Accelerate, smash, repeat. For decades, crash tests were the only way to predict how well a car might protect the people inside. But what happens when safety engineers stretch their bell curves beyond government standards to grasp those last tenths of a percent of improvement? When dummies are too dumb, human-body modeling takes over.
In addition to motion-capture sensors (the white dots), test subjects are also wired with electrodes that record muscle contractions.
The camera array even includes a pair aimed through the sunroof.
Another camera points through a plastic window in the gutted door. This helps form a complete three-dimensional picture of passenger movement.
“You see the crash-test dummy leaning out of the window after a crash. That situation has nothing in common with reality,” says Dr. Andreas Rieser, who leads a team of mechanical and material engineers at Virtual Vehicle, a research-and-development center in Graz, Austria.

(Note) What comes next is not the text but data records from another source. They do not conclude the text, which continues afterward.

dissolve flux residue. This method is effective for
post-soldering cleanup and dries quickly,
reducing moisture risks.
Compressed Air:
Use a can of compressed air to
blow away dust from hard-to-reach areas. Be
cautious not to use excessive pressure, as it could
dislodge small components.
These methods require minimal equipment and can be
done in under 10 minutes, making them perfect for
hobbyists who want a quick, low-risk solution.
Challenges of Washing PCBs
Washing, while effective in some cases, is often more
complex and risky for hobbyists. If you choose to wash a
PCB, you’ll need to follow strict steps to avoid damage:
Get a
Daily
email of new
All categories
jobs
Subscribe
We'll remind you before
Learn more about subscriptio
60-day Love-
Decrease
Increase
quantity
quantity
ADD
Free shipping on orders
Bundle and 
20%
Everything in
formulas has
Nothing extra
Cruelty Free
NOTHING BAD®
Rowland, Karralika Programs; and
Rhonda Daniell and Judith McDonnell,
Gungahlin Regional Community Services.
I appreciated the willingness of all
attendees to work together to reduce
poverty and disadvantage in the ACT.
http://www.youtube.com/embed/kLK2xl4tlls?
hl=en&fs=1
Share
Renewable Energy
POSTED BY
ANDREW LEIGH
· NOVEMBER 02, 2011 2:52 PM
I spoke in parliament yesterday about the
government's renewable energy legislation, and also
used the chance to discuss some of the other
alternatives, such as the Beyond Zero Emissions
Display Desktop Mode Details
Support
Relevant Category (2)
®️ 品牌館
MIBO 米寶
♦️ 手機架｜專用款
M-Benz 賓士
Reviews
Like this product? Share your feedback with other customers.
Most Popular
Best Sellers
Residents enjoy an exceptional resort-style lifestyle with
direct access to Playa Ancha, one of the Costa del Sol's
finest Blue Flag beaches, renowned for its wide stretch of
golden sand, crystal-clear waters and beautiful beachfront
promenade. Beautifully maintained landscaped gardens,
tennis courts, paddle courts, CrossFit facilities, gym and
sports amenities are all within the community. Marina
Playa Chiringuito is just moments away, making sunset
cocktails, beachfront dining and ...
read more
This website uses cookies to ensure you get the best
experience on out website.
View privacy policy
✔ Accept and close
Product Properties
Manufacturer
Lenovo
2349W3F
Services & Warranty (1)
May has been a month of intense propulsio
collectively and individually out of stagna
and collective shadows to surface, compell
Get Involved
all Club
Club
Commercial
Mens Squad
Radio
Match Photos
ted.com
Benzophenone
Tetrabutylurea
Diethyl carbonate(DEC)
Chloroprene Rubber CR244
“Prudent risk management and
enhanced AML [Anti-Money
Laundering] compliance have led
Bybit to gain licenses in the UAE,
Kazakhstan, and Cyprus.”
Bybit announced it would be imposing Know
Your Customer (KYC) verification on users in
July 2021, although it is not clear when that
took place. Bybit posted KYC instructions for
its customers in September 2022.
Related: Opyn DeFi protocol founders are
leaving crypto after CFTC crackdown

Rieser advises the major German automakers and suppliers, among others, on a people-first approach to designing safety equipment. His partners include BMW, Daimler, Jaguar Land Rover, and Volkswagen, as well as big suppliers such as Bosch, Continental, and Magna. Virtual Vehicle’s interest focuses on the seconds before a collision, how people react when they realize an impact is imminent—tensing up, bracing themselves, and shifting in the seat.
The organization has studied body movements of more than 800 passengers. Test subjects, wearing motion-capture suits, get tossed around in three lane-change and braking maneuvers. In the first, the person knows when and how the driver will swerve and stop. In the second, he knows what’s happening but not when. The last test is a total surprise. Nine infrared cameras rigged to the exterior of a test car, including some that peer through the door, capture the data.
Back in the lab, researchers replay these recorded scenes over and over. By studying human behavior before and during a crash, body modeling helps automakers fine-tune their safety systems, identifying and preventing additional injuries that are the unintended consequences of other safety features such as smart airbags and pre-collision systems. When a person tenses up before impact, for example, does the pre-tensioner dig the belt too aggressively into his or her shoulders?
Human-body modeling played a key role in Mercedes-Benz’s adoption of front-seat bolsters, which move occupants inboard before a side collision, and fueled the development of inflatable seatbelts, knee airbags, and pop-up hoods for pedestrian protection. As the discipline develops, it will enable automakers to delve into specific means of mitigating potential for internal bleeding, organ damage, and bone fractures. Makes smashing a car against a wall seem rather primitive, doesn’t it?
Human-body modeling won’t leave crash-test dummies jobless just yet. As part of stricter model-year 2019 standards, NHTSA wants new ones. Among the many upgrades to the proposed dummies: more accurate detection of brain trauma, spinal injuries, rib deflections, and, with the ability to “nod,” neck problems. And in side-impact tests, they’ll slouch more naturally in the seat.